## Task instructions
Isolate every line in the records below with "knee" in it.

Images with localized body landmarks
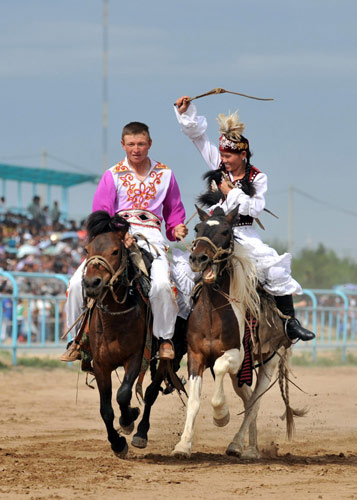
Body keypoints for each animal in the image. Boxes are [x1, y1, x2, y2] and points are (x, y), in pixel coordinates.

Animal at [81, 211, 185, 458]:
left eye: (115, 251)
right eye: (87, 250)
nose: (91, 283)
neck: (115, 318)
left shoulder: (136, 358)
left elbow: (123, 394)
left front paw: (128, 420)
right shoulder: (100, 364)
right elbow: (106, 409)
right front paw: (117, 443)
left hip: (166, 358)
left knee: (151, 392)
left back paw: (141, 432)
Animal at [171, 205, 298, 458]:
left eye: (226, 231)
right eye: (197, 228)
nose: (199, 258)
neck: (213, 312)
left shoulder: (236, 355)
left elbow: (220, 369)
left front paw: (221, 415)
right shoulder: (196, 356)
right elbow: (194, 401)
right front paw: (183, 444)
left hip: (268, 361)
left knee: (255, 402)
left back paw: (241, 445)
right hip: (240, 374)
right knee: (248, 399)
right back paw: (248, 446)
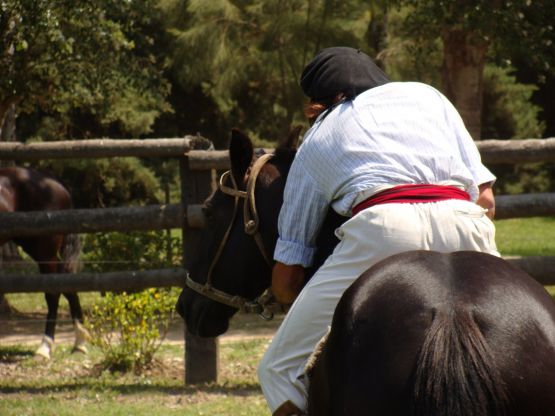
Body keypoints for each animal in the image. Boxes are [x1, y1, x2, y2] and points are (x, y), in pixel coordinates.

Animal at [0, 167, 88, 360]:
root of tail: (53, 181)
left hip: (45, 252)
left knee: (53, 293)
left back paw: (45, 348)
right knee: (67, 286)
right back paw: (79, 343)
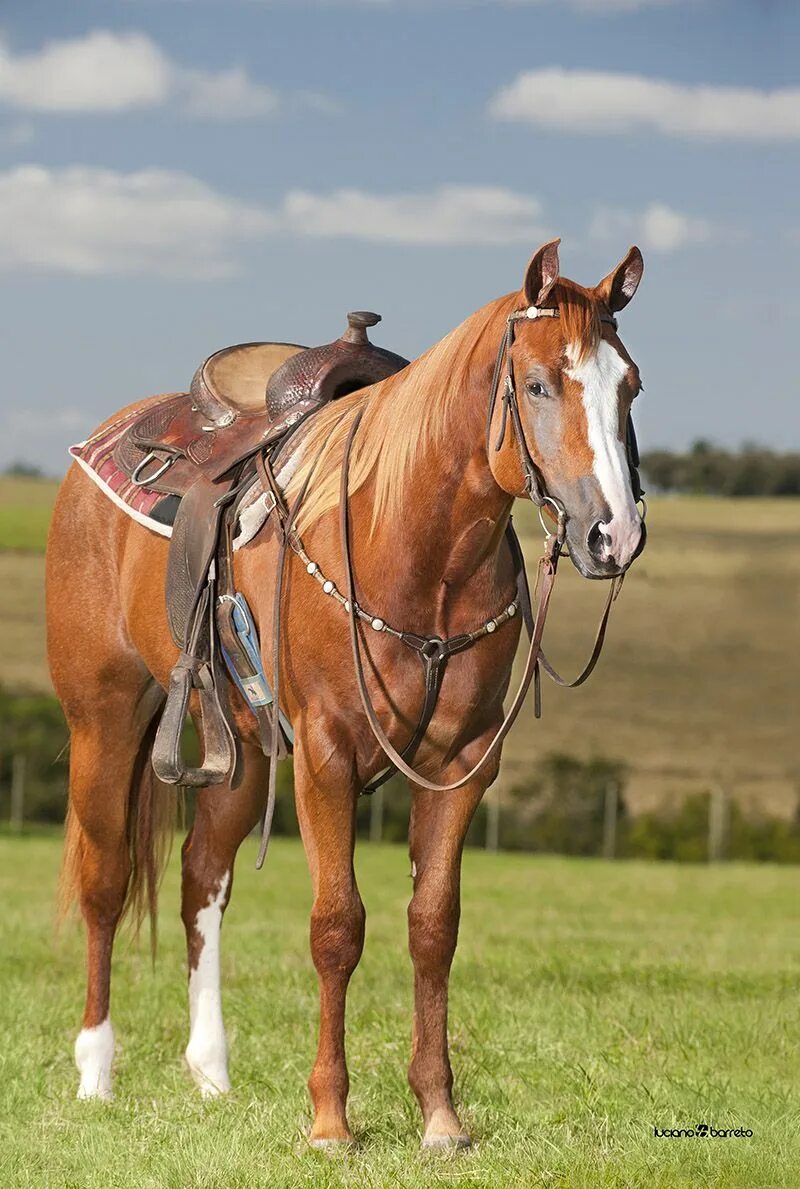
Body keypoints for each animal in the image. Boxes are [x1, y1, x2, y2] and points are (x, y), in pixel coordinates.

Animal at [43, 236, 646, 1146]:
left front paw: (440, 1116)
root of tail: (93, 453)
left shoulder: (465, 764)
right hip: (104, 719)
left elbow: (433, 926)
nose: (615, 533)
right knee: (106, 880)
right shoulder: (324, 753)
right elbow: (337, 926)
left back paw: (210, 1072)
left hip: (240, 747)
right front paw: (330, 1119)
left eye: (630, 384)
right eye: (539, 383)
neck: (418, 542)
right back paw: (94, 1072)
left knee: (201, 876)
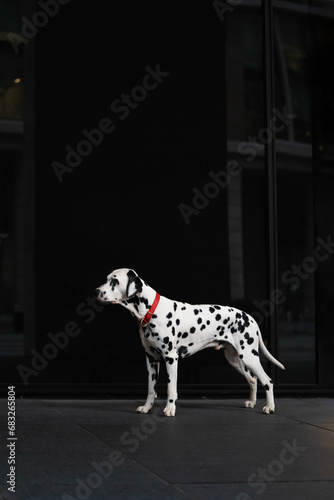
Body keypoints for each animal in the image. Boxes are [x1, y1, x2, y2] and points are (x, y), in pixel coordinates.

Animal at [96, 268, 284, 416]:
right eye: (107, 279)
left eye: (114, 281)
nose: (96, 290)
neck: (151, 310)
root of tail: (250, 318)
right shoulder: (151, 359)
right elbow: (151, 389)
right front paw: (147, 408)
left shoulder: (171, 359)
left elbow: (171, 388)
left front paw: (170, 409)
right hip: (236, 360)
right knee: (253, 380)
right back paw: (252, 402)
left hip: (249, 357)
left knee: (267, 381)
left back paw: (270, 407)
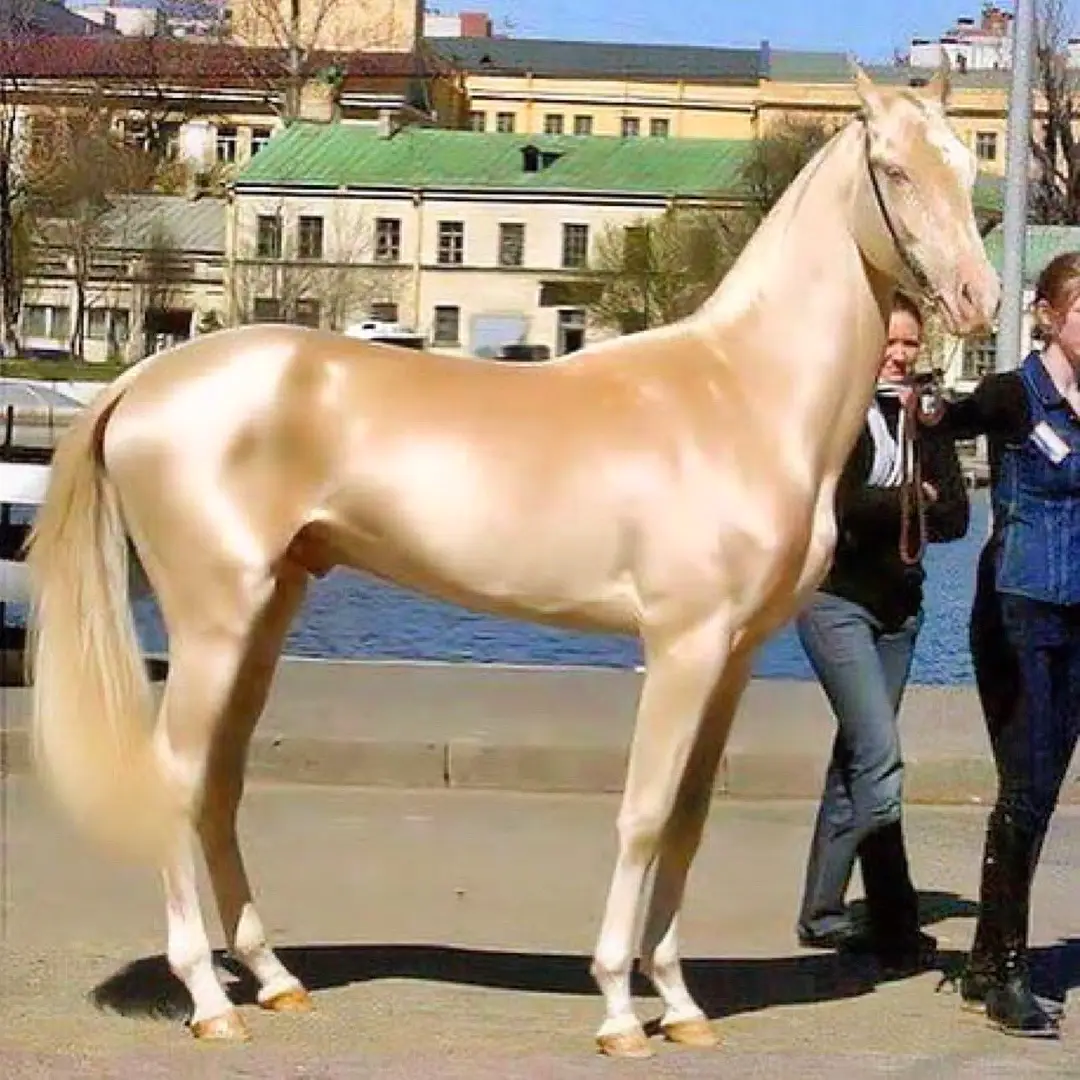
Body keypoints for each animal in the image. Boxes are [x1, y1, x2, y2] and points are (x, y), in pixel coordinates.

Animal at [26, 63, 998, 1059]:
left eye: (965, 167)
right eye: (895, 169)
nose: (979, 299)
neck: (740, 394)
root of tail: (143, 381)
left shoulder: (731, 658)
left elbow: (687, 821)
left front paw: (681, 1003)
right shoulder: (682, 646)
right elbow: (644, 815)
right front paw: (619, 1010)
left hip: (266, 613)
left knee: (219, 782)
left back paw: (273, 980)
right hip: (213, 619)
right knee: (177, 779)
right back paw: (208, 999)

## Solution to the exercise
left knee: (151, 392)
left knee: (255, 402)
right knee: (248, 399)
left knee: (53, 293)
right knee: (67, 286)
right knee: (106, 880)
left knee: (201, 876)
right knee: (253, 380)
left knee: (267, 381)
left knee: (219, 782)
right knee: (177, 779)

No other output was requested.